Stored items from a collection:
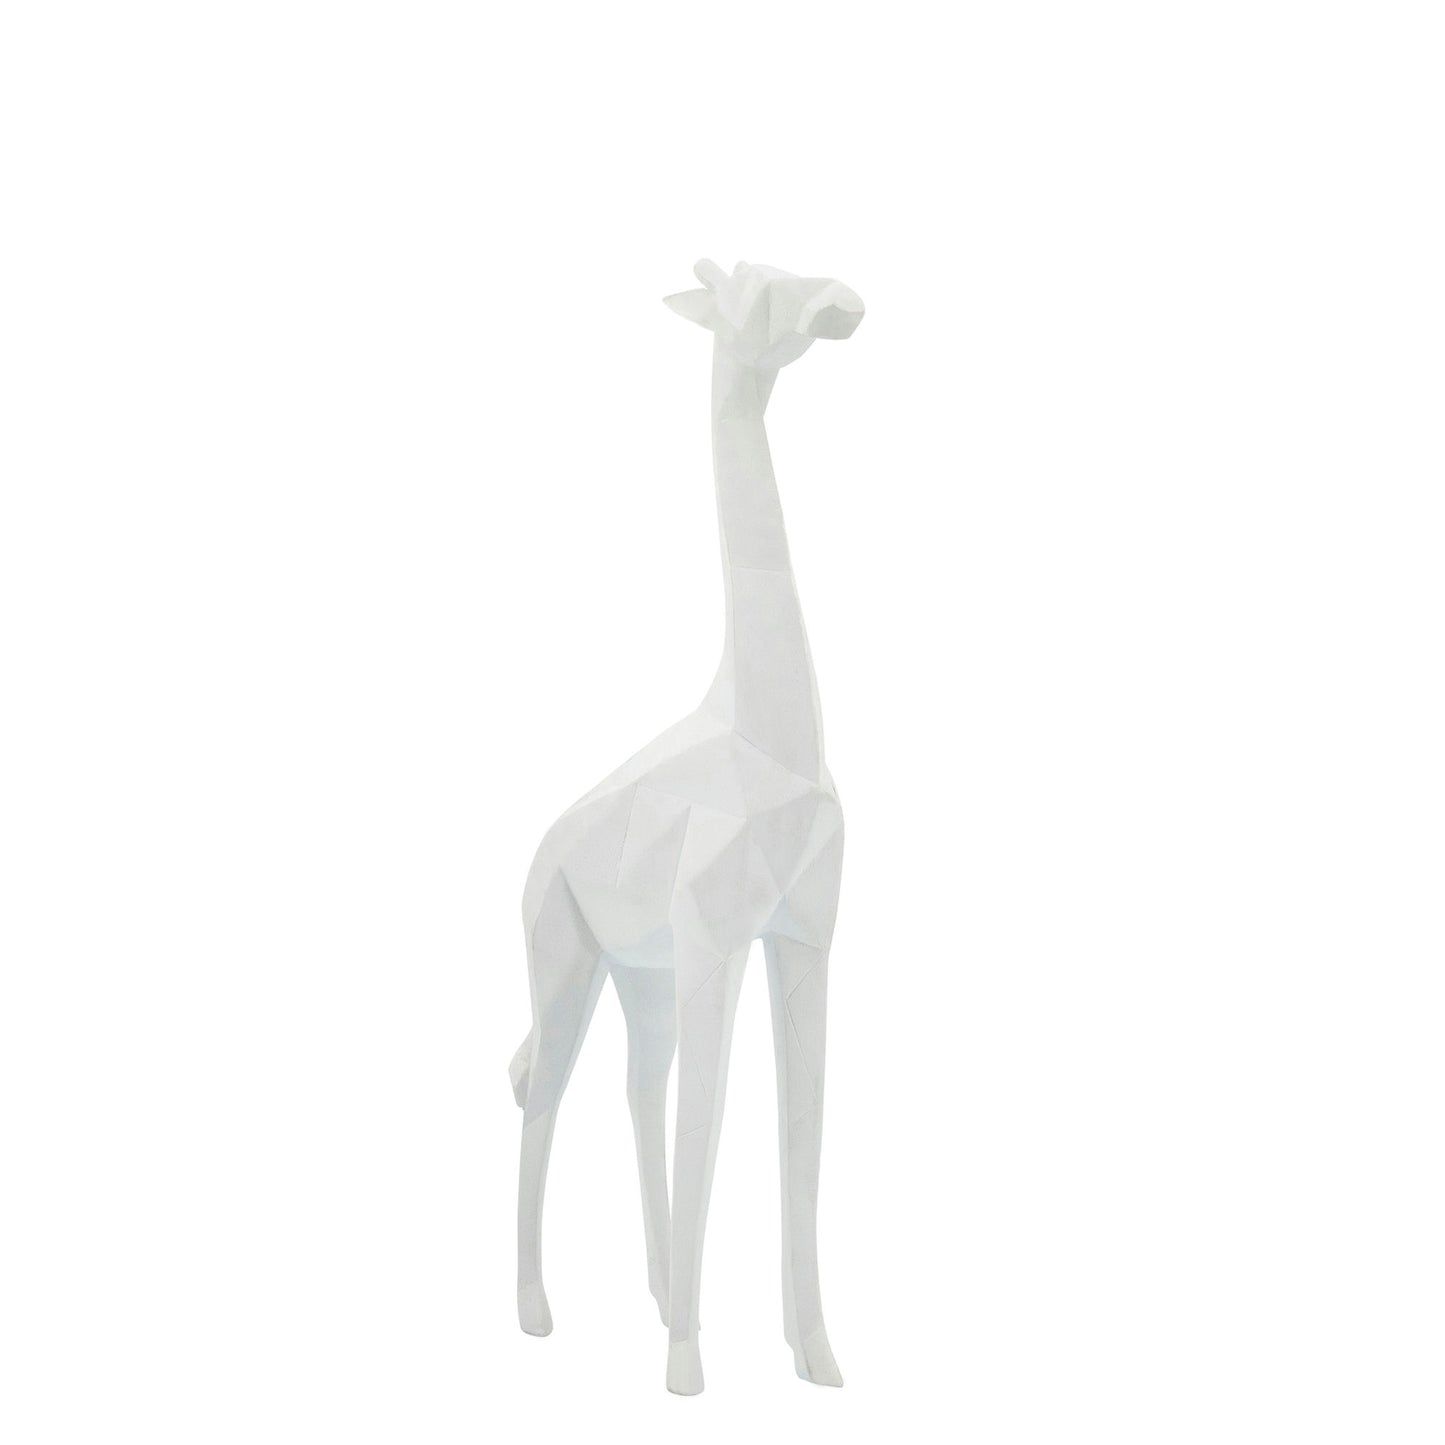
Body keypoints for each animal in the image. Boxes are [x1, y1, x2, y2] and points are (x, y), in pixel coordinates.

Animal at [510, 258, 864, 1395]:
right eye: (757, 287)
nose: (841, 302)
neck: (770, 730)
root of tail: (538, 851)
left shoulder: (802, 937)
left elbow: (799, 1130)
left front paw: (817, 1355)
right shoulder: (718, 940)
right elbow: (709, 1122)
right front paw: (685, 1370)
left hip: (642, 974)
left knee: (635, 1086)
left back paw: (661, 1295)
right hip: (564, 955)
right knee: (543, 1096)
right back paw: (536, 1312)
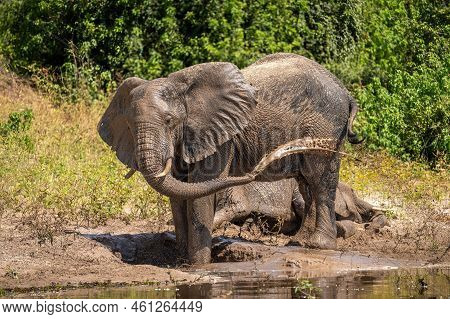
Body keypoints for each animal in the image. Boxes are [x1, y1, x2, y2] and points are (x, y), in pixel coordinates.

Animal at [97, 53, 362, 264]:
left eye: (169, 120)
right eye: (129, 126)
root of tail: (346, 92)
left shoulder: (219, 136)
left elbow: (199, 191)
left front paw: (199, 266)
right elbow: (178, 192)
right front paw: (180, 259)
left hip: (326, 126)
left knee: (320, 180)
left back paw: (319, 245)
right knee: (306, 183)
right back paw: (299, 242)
---
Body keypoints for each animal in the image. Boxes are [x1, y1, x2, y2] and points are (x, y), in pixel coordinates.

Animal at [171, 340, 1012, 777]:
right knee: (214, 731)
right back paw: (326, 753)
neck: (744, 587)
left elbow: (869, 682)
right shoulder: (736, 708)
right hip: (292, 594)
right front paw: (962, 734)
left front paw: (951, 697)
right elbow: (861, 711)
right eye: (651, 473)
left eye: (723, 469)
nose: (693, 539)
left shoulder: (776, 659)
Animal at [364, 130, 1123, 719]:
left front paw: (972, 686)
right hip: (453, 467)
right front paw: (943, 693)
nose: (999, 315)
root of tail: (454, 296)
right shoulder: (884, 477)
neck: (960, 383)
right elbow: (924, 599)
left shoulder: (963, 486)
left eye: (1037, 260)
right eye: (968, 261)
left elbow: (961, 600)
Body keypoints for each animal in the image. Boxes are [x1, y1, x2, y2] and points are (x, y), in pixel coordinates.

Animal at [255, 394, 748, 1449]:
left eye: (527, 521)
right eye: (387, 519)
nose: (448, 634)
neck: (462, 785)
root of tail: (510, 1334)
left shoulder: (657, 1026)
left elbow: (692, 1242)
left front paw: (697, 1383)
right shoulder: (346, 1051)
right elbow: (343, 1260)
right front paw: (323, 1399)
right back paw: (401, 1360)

- TASK OBJECTIVE:
In the entries above, tally the lines that include the string "knee". Give the figure only.

- SOLVED PROBLEM:
5